The Muswellbrook RSL Sub-branch made the decision to bring the service forward half an hour so formalities would still take place in darkness, this year with candles handed out.

Short services then took place at the Muswellbrook War Graves and the Vietnam Memorial.

Moving forward a few hours and the community gathered for the march and main service, which was attended by around 2,000 people.

It was an honour to have Leading Aircraftman Eugene Ramos, 2OCU RAAF Williamtown as the guest speaker for the service.

“It is right and proper that on Anzac Day we gather not only to honour the dead, but also to remember and renew the bonds that existed between them (soldiers) during war,” he said during his address.

“Anzac Day doesn’t have the same meaning for everybody. It can have a sense of grief, pride, triumph, tragedy, comradeship, conviviality, a sense of immeasurable personal loss, or religious sense and historic sense, a national sense. All those thoughts and feelings set in train by memories make up our National Day.”

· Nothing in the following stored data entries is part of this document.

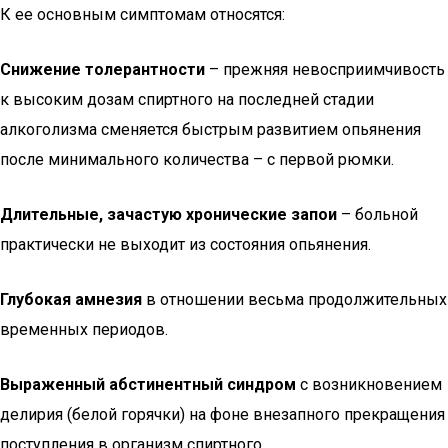
К ее основным симптомам относятся:
Снижение толерантности
– прежняя невосприимчивость
к высоким дозам спиртного на последней стадии
алкоголизма сменяется быстрым развитием опьянения
после минимального количества – с первой рюмки.
Длительные, зачастую хронические запои
– больной
практически не выходит из состояния опьянения.
Глубокая амнезия
в отношении весьма продолжительных
временных периодов.
Выраженный абстинентный синдром
с возникновением
делирия (белой горячки) на фоне внезапного прекращения
поступления в организм спиртного.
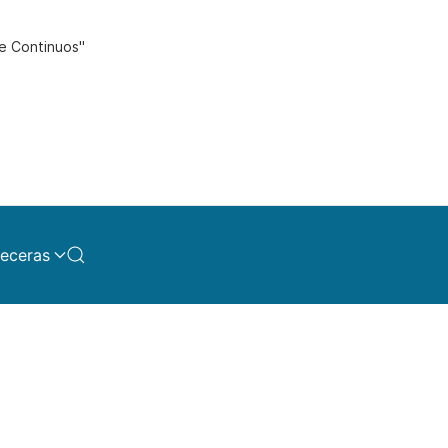
de Continuos"
eceras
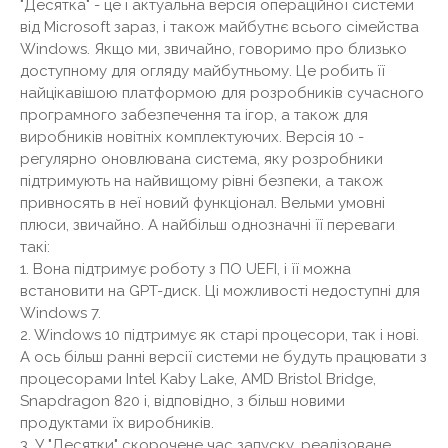
"Десятка" - це і актуальна версія операційної системи
від Microsoft зараз, і також майбутнє всього сімейства
Windows. Якщо ми, звичайно, говоримо про близько
доступному для огляду майбутньому. Це робить її
найцікавішою платформою для розробників сучасного
програмного забезпечення та ігор, а також для
виробників новітніх комплектуючих. Версія 10 -
регулярно оновлювана система, яку розробники
підтримують на найвищому рівні безпеки, а також
привносять в неї новий функціонал. Вельми умовні
плюси, звичайно. А найбільш однозначні її переваги
такі:
1. Вона підтримує роботу з ПО UEFI, і її можна
встановити на GPT-диск. Ці можливості недоступні для
Windows 7.
2. Windows 10 підтримує як старі процесори, так і нові.
А ось більш ранні версії системи не будуть працювати з
процесорами Intel Kaby Lake, AMD Bristol Bridge,
Snapdragon 820 і, відповідно, з більш новими
продуктами їх виробників.
3. У "Десятки" скорочене час запуску, реалізоване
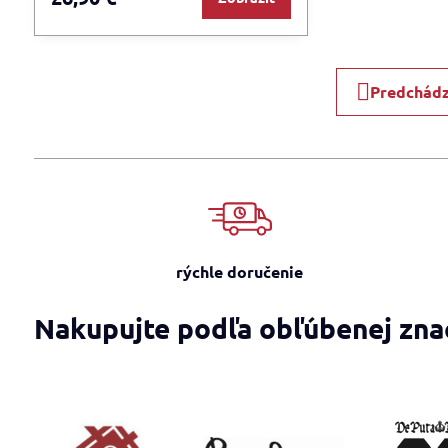
Predchádz
rýchle doručenie
Nakupujte podľa obľúbenej zna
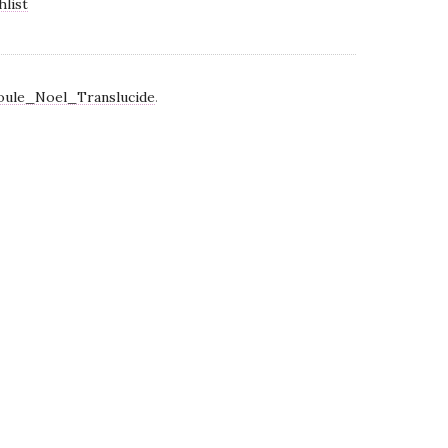
hlist
oule_Noel_Translucide
.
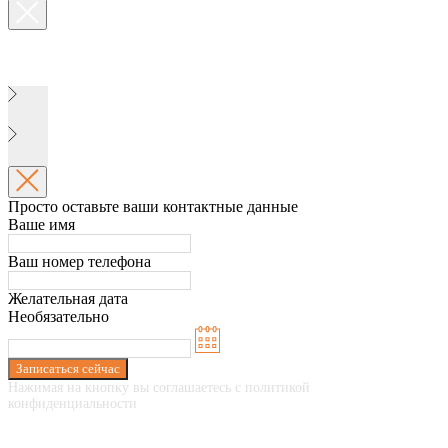
Просто оставьте ваши контактные данные
Ваше имя
Ваш номер телефона
Желательная дата
Необязательно
Записаться сейчас
Нажимая на кнопку вы соглашаетесь с политикой
конфиденциальности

No doubt many of these emotions were stirring throughout the crowd that included returned servicemen and women, loved ones of those returned and those who have not, currently serving defence force personnel from the School of Infantry Singleton, RAAF 2OCU from the RAAF Base Williamtown and the Royal Australian Navy Australian Clearance Diving Team 1, and the community showing their respects.

“While it is very fitting that we remember the dead and recapture old memories of Anzac Day, it is also important to remind ourselves of our responsibility to do all in our power to jealously and passionately guard the freedom which is retained for us at such a high cost,” he implored.

“It would be a national tragedy if the younger generation Australians ever grew cynical of the sacred celebrations of Anzac, we may not be called upon to die for our country, as did those whom we commemorate today. But we are called upon to do perhaps a harder thing to live so that Australia’s national and moral life may flourish, to live as to promote all that is highest and most sacred in the life of our nation.”